In a brilliant analysis of the politics of breastfeeding in the US, Milk, Money, and Madness (1995), by Dia Michels and Naomi Baumslag, the following salient points are made about why women in the US so often experience breastfeeding problems: “In western society, the baby gets attention while the mother is given lectures [emphasis mine]. Pregnancy is considered an illness; once the ‘illness’ is over, interest in her wanes. Mothers in ‘civilized’ countries often have no or very little help with a new baby. Women tend to be home alone to fend for themselves and the children. They are typically isolated socially and expected to complete their usual chores, including keeping the house clean and doing the cooking and shopping, while being the sole person to care for the infant…” (p. 17)

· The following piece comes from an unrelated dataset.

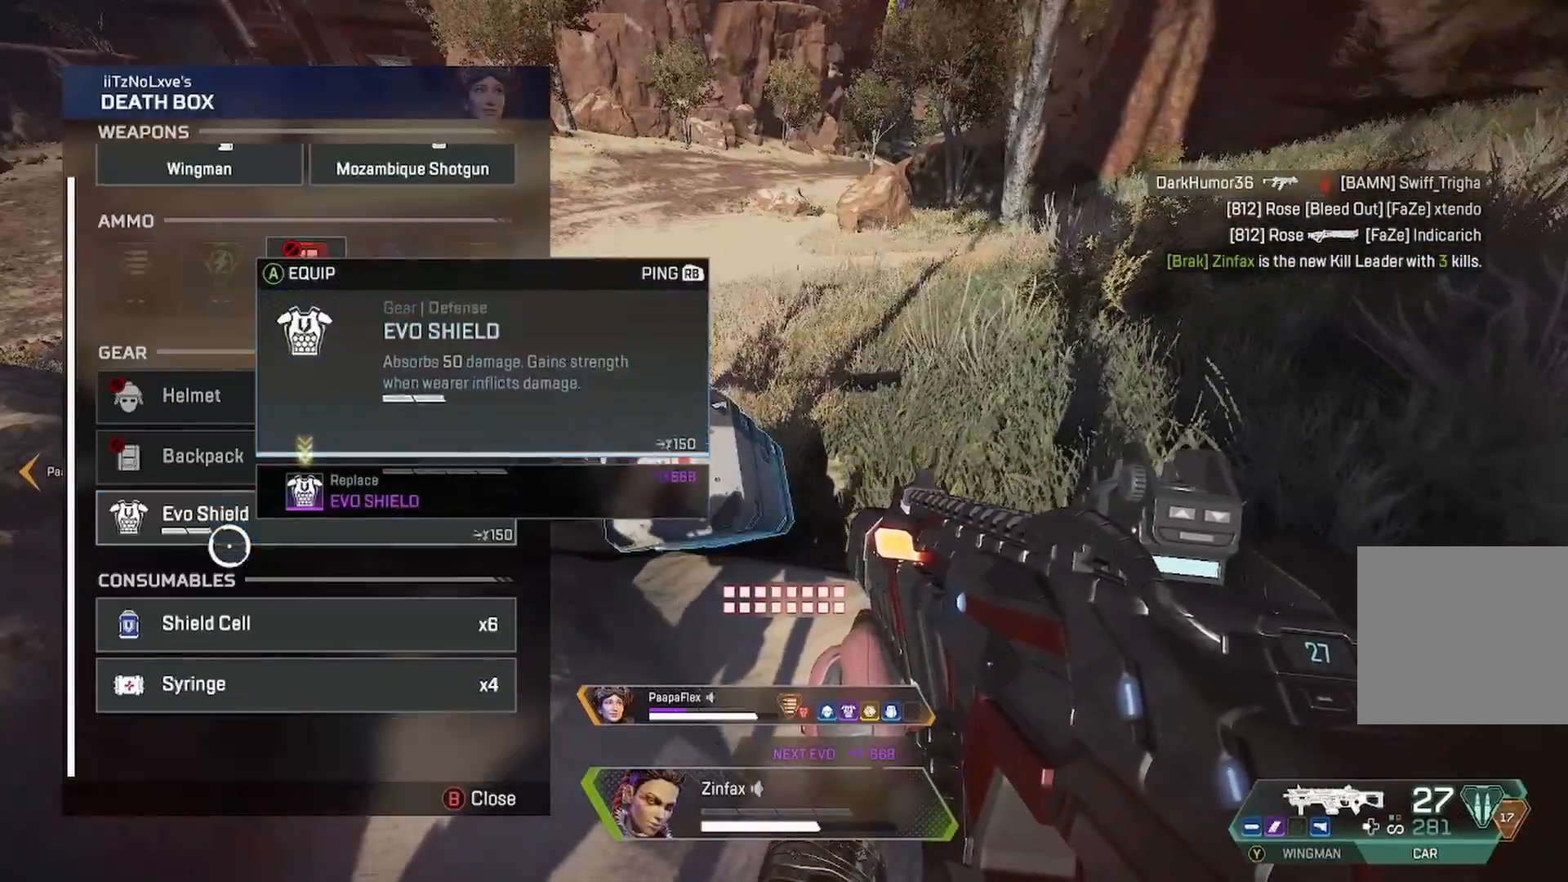
{"buttons": [], "left_stick": "center", "right_stick": "center", "events": [[33, "A", "up"], [217, "left_stick", "down"], [350, "left_stick", "center"], [367, "A", "down"], [467, "A", "up"]]}
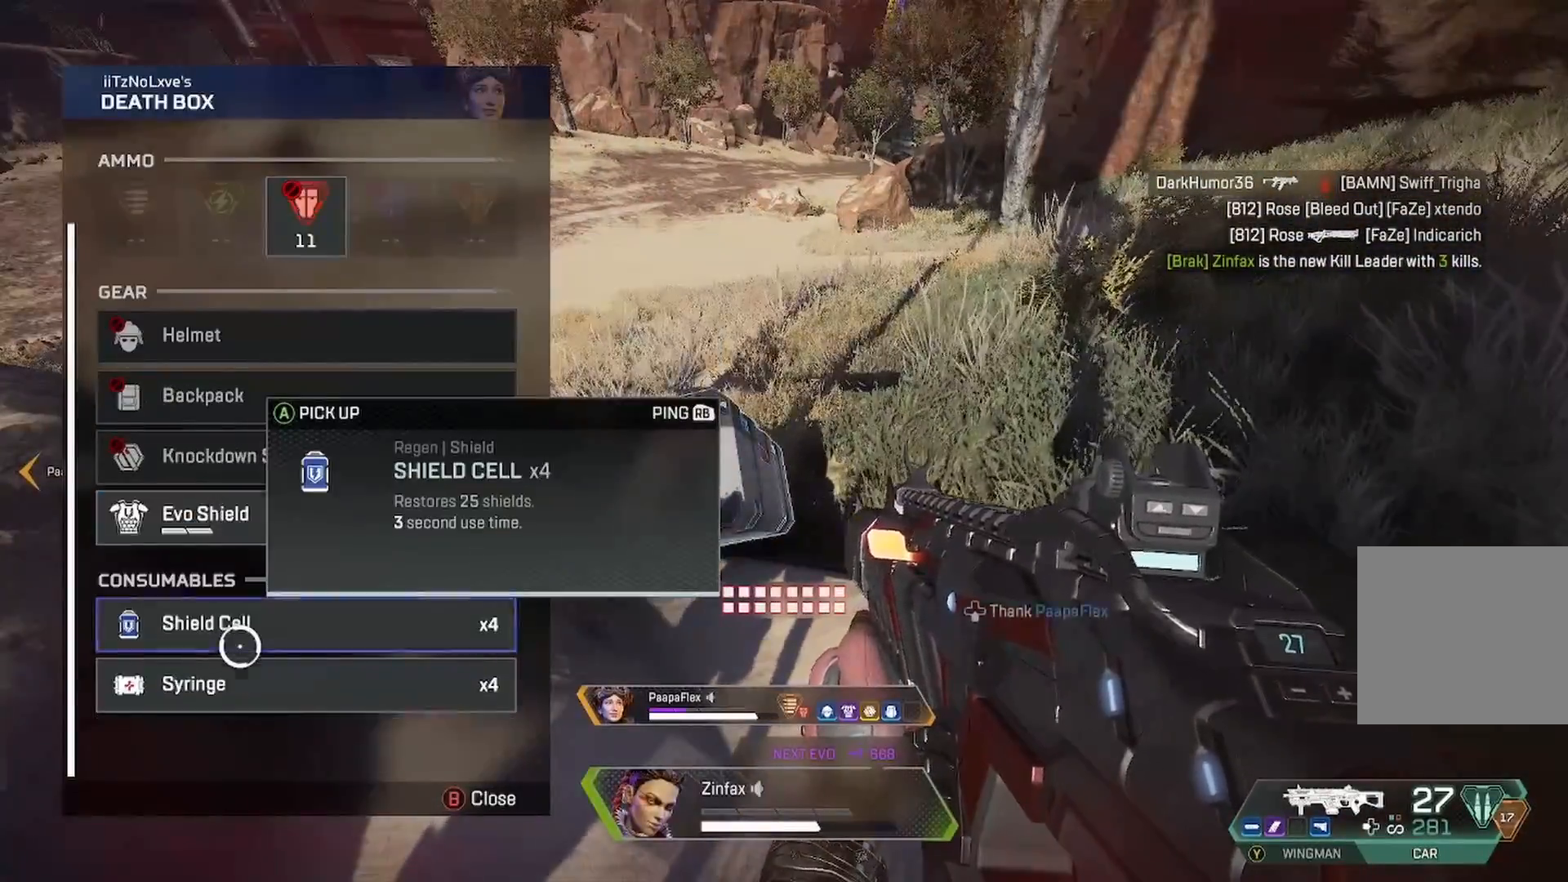
{"buttons": ["B"], "left_stick": "down", "right_stick": "center", "events": [[17, "A", "down"], [117, "A", "up"], [183, "A", "down"], [250, "A", "up"], [283, "left_stick", "down"], [317, "B", "down"], [400, "B", "up"], [467, "B", "down"]]}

Michels and Baumslag go on to explain:

According to the US rules and regulations governing the federal worker, the pregnancy and postdelivery period is referred to as “the period of incapacitation.” This reflects the reality of a situation that should be called ‘the period of joy.’ Historically, mothering was a group process shared by the available adults. This provided not only needed relief but also readily available advice and experience. Of the “traditional” and “modern” child-rearing situations, it is the modern isolated western mom who is much more likely to find herself experiencing lactation failure [emphasis mine]. (p. 18)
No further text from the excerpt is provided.